Schmith, T.; Thejll, P., and Nielsen, J.W., 2016. Discussion of: Hansen, J. M., Aagaard, T. and Kuijpers, A., 2015. Sea-level forcing by synchronization of 56- and 74-year oscillations with the Moon's nodal tide on the northwest European shelf (eastern North Sea to central Baltic Sea). Journal of Coastal Research, 31(5), 1041–1056.

We criticize important aspects of the analysis presented in Hansen, Aagaard, and Kuijpers (2015) (hereafter “HAK”) and thereby cast doubt on their conclusions. HAK claim that 18.6-year variations in sea level are supported by tidal theory, but this is not the case; therefore, the existence of such variations must be explicitly shown. We calculated the amplitude spectrum of the annual sea level by harmonic analysis and found no significant peaks at the periods claimed by HAK. Next, we used results given by HAK to reconstruct their decomposition and formed the residuals by subtracting the decomposition from the original data.

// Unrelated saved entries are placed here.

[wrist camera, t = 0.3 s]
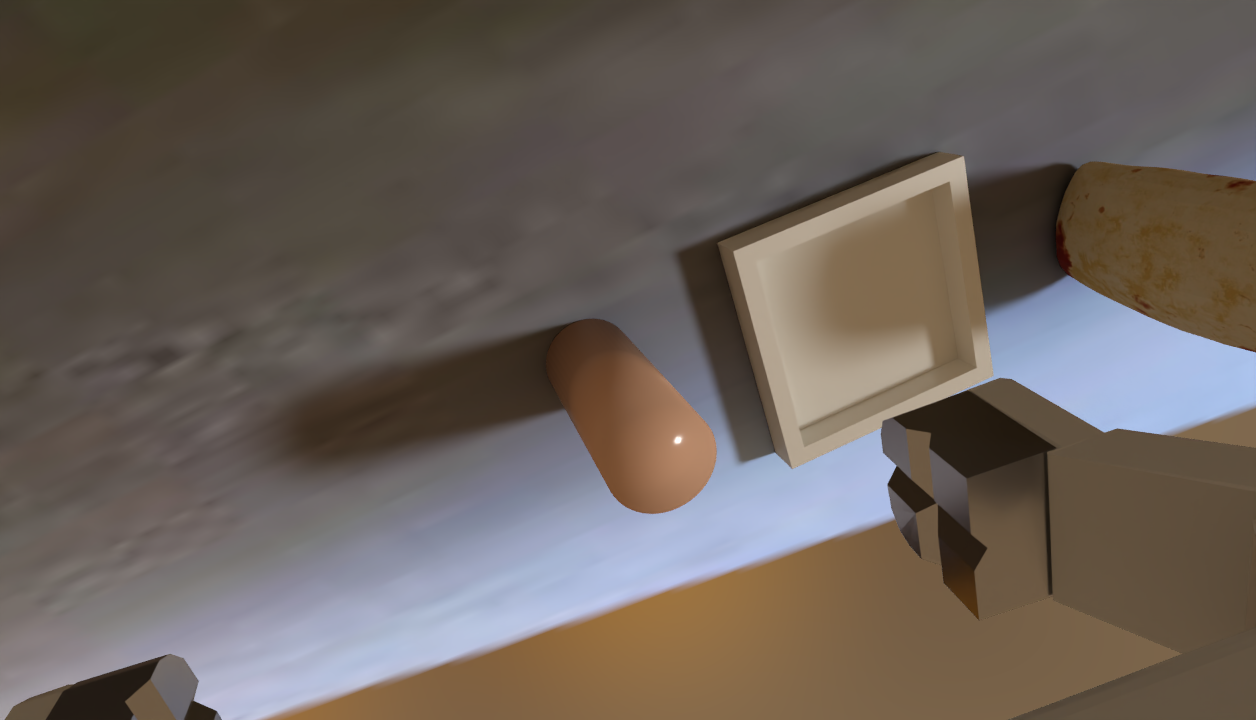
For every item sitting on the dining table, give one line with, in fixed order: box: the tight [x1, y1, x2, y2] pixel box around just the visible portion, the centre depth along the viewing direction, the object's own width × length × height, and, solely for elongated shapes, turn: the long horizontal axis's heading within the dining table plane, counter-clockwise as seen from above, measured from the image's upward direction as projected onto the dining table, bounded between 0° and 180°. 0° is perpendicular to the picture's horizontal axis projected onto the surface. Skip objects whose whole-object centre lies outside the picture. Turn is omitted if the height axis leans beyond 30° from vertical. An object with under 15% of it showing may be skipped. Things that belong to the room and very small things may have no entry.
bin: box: [717, 152, 993, 469], centre depth 54 cm, size 16×16×2 cm
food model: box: [1056, 162, 1256, 352], centre depth 49 cm, size 10×7×20 cm
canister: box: [546, 319, 717, 514], centre depth 44 cm, size 6×6×14 cm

We found that the variability near 18.6 years is present in the residuals, showing that the decomposition by HAK does not describe this variability. This motivated us to redo HAK's analysis, and we found a seven times lower amplitude for the 18.6-year periodicity than claimed by HAK. Finally, we discuss HAK's mode selection criteria, based on correlation coefficients of trending series, and find them invalid. Therefore, we performed a significance test based on a Monte Carlo technique and conclude that none of the modes identified by HAK are statistically significant.